Entries taken from a collection
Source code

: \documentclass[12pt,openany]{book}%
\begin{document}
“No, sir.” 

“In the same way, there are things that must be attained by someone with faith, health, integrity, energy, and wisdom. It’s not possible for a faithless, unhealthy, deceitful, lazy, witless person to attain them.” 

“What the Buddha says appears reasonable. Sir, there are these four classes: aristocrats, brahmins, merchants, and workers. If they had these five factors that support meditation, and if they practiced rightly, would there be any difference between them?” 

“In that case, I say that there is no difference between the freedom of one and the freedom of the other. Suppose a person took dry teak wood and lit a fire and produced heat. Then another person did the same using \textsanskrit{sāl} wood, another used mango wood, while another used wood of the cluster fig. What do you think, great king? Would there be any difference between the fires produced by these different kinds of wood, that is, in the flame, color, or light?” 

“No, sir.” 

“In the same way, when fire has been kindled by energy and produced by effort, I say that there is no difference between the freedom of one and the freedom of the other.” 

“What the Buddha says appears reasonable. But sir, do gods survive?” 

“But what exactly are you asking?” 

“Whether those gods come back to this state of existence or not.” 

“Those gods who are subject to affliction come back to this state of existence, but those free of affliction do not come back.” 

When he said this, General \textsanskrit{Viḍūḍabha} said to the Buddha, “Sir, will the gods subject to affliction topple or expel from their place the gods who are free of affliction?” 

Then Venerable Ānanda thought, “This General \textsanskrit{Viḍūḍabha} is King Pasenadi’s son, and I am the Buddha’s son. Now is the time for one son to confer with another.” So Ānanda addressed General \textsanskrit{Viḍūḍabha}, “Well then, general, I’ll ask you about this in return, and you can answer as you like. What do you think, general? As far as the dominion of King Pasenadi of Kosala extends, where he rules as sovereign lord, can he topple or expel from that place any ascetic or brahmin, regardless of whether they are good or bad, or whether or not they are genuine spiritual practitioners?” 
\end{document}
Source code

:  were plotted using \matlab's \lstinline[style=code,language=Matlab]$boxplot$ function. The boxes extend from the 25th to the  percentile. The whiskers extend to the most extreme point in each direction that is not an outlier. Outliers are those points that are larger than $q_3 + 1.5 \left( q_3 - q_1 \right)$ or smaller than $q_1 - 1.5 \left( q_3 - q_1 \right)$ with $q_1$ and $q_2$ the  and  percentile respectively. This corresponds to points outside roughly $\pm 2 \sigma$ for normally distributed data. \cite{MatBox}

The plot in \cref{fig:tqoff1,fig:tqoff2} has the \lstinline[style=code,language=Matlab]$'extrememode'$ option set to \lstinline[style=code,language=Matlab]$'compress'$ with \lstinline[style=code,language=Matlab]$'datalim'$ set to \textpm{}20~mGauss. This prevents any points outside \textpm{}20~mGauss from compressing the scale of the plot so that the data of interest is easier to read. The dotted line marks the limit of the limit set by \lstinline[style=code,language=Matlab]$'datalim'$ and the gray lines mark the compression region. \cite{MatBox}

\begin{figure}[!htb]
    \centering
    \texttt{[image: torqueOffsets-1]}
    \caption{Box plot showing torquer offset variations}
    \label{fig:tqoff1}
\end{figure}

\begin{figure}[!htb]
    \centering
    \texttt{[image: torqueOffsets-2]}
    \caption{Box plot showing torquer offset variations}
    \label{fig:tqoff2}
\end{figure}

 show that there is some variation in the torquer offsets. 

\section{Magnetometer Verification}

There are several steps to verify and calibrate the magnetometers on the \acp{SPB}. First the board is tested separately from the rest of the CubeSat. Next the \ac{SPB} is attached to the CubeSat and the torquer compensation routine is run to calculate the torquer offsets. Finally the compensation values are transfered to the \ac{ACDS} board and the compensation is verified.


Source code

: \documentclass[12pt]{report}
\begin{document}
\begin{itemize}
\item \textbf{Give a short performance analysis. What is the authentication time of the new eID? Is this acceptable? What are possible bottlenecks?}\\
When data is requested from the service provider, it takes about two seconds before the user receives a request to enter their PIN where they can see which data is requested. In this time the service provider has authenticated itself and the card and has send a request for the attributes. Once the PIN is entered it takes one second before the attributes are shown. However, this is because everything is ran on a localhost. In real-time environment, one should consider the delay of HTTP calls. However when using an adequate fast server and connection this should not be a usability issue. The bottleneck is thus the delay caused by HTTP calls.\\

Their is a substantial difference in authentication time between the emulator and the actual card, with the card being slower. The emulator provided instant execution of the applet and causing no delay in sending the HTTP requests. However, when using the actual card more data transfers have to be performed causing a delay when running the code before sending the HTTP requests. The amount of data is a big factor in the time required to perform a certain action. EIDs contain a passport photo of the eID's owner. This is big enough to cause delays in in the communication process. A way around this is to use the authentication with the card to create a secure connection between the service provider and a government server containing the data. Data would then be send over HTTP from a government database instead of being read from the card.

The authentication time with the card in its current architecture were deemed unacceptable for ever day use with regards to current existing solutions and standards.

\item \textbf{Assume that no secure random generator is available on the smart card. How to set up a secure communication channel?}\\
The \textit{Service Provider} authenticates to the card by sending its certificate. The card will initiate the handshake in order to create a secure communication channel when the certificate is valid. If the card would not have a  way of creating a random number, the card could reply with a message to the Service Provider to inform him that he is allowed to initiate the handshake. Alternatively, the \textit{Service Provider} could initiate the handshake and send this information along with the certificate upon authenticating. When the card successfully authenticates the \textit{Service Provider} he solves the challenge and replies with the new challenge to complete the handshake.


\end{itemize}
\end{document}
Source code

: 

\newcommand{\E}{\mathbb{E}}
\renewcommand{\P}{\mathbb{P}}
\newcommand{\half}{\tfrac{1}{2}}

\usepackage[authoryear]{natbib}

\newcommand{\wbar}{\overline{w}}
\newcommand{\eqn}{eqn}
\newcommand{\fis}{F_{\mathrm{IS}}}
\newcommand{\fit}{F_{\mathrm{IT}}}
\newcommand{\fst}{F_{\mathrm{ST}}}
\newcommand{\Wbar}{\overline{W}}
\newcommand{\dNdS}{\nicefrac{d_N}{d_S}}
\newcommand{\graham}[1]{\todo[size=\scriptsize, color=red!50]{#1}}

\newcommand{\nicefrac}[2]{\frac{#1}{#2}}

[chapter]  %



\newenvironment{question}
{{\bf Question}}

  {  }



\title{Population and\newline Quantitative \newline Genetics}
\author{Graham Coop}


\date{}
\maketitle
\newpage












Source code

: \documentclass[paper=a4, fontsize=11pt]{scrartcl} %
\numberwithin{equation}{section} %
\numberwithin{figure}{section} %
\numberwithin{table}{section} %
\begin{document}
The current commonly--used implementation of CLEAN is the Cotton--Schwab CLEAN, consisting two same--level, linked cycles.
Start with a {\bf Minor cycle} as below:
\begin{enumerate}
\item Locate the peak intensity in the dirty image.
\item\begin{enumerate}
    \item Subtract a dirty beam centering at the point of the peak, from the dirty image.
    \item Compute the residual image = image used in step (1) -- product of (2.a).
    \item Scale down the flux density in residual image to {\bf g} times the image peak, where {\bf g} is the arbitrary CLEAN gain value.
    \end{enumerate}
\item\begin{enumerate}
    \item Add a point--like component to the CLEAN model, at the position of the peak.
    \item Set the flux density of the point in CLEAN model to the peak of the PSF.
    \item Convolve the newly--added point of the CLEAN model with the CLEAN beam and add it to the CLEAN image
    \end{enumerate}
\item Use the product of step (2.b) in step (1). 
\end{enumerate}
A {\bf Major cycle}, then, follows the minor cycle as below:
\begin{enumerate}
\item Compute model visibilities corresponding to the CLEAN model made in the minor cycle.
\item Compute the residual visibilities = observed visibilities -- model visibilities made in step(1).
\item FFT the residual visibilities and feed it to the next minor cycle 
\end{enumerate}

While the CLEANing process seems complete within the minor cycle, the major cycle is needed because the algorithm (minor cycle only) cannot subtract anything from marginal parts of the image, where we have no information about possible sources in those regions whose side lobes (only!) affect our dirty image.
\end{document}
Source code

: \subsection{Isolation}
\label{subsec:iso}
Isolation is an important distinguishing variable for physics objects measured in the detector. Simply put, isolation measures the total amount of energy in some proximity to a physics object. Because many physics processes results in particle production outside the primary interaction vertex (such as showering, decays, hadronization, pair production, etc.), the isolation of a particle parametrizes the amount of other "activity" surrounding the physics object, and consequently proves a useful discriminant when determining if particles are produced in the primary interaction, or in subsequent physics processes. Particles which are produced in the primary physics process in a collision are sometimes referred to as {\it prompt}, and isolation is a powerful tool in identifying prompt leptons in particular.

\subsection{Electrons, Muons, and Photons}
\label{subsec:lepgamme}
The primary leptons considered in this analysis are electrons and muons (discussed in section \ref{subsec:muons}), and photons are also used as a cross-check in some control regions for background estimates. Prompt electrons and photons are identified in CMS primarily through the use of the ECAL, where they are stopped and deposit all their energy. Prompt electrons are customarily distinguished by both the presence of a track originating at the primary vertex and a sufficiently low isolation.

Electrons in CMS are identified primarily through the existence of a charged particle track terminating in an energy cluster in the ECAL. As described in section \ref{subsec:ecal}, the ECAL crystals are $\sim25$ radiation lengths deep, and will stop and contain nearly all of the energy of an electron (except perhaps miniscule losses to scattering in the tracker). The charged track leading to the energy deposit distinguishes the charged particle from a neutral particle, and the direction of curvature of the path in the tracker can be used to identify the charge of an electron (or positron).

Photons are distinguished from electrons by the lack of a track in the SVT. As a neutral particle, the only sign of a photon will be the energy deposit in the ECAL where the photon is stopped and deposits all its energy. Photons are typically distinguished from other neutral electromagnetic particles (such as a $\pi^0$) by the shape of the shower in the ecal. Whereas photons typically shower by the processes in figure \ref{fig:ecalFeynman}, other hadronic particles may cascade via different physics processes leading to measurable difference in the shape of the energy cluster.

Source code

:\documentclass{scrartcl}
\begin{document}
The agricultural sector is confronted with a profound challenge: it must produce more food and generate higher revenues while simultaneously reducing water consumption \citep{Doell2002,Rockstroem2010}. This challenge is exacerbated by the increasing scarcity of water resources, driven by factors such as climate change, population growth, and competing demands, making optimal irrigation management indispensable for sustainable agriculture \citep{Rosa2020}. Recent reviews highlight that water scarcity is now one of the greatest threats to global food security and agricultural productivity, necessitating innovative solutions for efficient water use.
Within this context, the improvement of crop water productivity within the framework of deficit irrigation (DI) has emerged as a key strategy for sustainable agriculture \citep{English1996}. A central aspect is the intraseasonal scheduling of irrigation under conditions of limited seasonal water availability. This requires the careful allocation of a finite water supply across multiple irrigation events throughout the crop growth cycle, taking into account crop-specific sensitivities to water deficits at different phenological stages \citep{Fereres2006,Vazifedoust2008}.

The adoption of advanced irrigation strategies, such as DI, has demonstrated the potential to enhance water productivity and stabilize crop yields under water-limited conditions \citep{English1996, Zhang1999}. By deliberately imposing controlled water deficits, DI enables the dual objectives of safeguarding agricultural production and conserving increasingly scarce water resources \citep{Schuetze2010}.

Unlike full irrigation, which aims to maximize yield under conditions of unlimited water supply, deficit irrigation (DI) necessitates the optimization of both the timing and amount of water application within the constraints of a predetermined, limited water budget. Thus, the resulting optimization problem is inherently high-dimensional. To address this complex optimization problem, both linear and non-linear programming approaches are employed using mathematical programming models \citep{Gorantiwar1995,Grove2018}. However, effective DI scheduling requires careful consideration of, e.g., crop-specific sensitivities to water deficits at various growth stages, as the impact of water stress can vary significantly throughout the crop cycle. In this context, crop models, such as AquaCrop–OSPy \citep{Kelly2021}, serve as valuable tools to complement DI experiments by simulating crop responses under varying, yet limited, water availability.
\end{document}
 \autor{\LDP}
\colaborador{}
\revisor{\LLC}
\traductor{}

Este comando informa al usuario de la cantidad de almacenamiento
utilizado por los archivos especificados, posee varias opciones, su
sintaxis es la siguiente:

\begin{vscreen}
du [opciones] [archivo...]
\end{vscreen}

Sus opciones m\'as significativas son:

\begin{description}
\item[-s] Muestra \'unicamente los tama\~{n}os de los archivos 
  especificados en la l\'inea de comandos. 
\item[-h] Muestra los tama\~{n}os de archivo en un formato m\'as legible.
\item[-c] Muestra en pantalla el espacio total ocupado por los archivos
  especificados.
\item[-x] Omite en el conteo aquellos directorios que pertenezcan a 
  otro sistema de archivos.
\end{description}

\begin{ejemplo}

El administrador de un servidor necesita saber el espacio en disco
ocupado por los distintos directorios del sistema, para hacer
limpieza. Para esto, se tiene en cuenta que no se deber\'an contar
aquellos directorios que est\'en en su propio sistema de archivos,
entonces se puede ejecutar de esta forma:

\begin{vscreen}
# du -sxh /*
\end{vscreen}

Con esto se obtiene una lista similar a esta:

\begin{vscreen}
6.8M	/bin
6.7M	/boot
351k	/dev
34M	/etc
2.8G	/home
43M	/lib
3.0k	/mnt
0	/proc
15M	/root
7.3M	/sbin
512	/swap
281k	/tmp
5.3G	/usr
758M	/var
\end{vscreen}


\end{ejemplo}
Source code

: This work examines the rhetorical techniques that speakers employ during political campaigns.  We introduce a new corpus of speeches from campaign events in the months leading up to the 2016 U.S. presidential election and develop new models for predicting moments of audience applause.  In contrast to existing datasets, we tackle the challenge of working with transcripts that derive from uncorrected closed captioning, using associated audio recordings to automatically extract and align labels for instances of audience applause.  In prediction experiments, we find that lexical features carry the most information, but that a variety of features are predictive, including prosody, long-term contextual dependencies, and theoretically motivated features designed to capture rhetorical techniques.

> WHAT IS EXPECTED
All that is wanted is a faithful reproduction of the line above with "what exactly are", the line with "When he said", and every line in between.

> EXERCISE RESULT
“But what exactly are you asking?” 

“Whether those gods come back to this state of existence or not.” 

“Those gods who are subject to affliction come back to this state of existence, but those free of affliction do not come back.” 

When he said this, General \textsanskrit{Viḍūḍabha} said to the Buddha, “Sir, will the gods subject to affliction topple or expel from their place the gods who are free of affliction?” 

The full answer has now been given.